- _Consigne A_: Dites si chacune des affirmations suivantes concorde avec la note ci-dessous sur le préjudice esthétique temporaire : (i) la Cour d’Appel de Rennes a fait droit à la demande de la patiente ; (ii) la nomenclature Dintilhac fait du préjudice esthétique temporaire un poste distinct ; (iii) les troubles de l’élocution et de mastication ont duré quelques mois. Pour chacune, répondez par oui ou non et citez les mots décisifs de la note.
- _Consigne B_:
Répondez, s’il vous plaît, à ces questions sur la note ci-dessous consacrée au préjudice esthétique temporaire :
(i) À quelle date la Cour de Cassation a-t-elle rendu son arrêt ?
(ii) Jusqu’à quel événement la patiente a-t-elle présenté ses troubles ?
(iii) Que constitue le préjudice esthétique ?
- _Consigne C_: Reprenez la note ci-dessous sur le préjudice esthétique temporaire à partir de sa dernière phrase et poursuivez-la.

- _Texte à examiner_:
◆ ◆ ◆ ◆
L’indemnisation des troubles de l’élocution au titre du préjudice esthétique temporaire.
Aux termes d’un arrêt rendu le 24 septembre 2025, la Cour de Cassation a considéré que les troubles de l’élocution devaient être indemnisés au titre du préjudice esthétique temporaire. (Cass.Civ 1ère, 24 septembre 2025, 24-11.414)
Après la pose d’implants et de bridges, un patiente a présenté des troubles de l’élocution et de mastication pendant de nombreuses années jusqu’à la pose d’une nouvelle prothèse. Dans le cadre de la procédure en responsabilité initiée à l’égard du professionnel de santé, elle sollicitait une indemnisation au titre du préjudice esthétique temporaire ; demande rejetée par la Cour d’Appel de Rennes au motif que ces troubles étaient constitutifs d’une gêne fonctionnelle et non d’un préjudice esthétique.
La Cour de Cassation rejette cette analyse en rappelant que :
« Il résulte de ce texte et de ce principe que le préjudice esthétique temporaire peut inclure des troubles de l’élocution contraignant la victime à se présenter dans un état physique altéré au regard des tiers, même si ces troubles caractérisent aussi une gêne fonctionnelle. »
La nomenclature Dintilhac consacre expressément, à titre de poste distinct, le chef de préjudice esthétique temporaire, caractérisé par l’existence d’une altération de l’apparence de la victime avant la date de la consolidation de son état de santé. Le préjudice esthétique constitue une atteinte à l’image ; celle que la victime perçoit d’elle-même mais aussi celle qu’elle renvoie aux autres.
La jurisprudence rappelle régulièrement l’autonomie de ce poste de préjudice qui ne saurait être inclut dans le poste de préjudice de déficit fonctionnel temporaire. (Cass.Civ.2ème 04.02.2016 n°10-23.378) ou des souffrances endurées avant consolidation (Civ. 2e, 3 juin 2010, n° 09-15.730).
◆ ◆ ◆ ◆
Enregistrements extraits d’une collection

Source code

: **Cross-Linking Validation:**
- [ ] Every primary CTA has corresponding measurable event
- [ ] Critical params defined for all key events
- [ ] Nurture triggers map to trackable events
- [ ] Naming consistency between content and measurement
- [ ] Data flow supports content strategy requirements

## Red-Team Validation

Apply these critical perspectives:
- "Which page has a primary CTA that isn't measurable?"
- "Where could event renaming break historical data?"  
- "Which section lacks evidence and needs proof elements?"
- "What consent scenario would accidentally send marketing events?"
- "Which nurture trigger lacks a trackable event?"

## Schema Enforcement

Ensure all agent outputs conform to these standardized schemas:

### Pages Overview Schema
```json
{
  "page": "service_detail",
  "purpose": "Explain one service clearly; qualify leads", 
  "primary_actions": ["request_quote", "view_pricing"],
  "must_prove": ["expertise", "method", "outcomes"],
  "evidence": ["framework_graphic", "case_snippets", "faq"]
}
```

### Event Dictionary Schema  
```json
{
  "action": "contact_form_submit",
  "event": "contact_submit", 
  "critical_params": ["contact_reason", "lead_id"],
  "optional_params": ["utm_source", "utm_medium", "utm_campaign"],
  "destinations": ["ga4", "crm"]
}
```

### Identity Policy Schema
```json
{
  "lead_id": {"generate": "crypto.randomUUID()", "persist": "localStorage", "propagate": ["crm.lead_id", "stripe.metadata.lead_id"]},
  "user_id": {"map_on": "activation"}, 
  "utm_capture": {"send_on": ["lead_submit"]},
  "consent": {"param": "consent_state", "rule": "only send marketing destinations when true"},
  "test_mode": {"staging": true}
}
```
◆ ◆ ◆ ◆
- _Réponse A_:
(i) Non : « demande rejetée par la Cour d’Appel de Rennes ».
(ii) Oui : « consacre expressément, à titre de poste distinct, le chef de préjudice esthétique temporaire ».
(iii) Non : « pendant de nombreuses années ».

- _Réponse B_:
(i) Le 24 septembre 2025.
(ii) Jusqu’à la pose d’une nouvelle prothèse.
(iii) Une atteinte à l’image.

- _Réponse C_:
Mais cette atteinte doit être entendue dans un sens très large sans la limiter aux altérations de l’apparence physique stricto sensu et aux atteintes esthétiques les plus graves. La jurisprudence intègre, en effet, toutes formes d’atteintes esthétiques au sein de ce poste de préjudice : plaies, cicatrices, brûlures, hématomes, paralysies, altération de l’apparence générale ou particulière, notamment en cas de trouble de la démarche ou de modification de la voix.
La solution apportée par cet arrêt confirme que le préjudice esthétique temporaire concerne toutes les altérations perceptibles par les sens, depuis le fait dommageable jusqu’à sa consolidation : la vue, l’odorat, le toucher ou, comme en l’espèce, l’ouïe, à raison des troubles d’élocution et de phonation de la victime.
Dans le même sens, la Cour de Cassation avait déjà admis « qu’un bégaiement constaté médicalement avant la date de consolidation » devait être indemnisé au titre du préjudice esthétique temporaire (Cass.Civ. 2e, 22 nov. 2012, n° 11-25.661).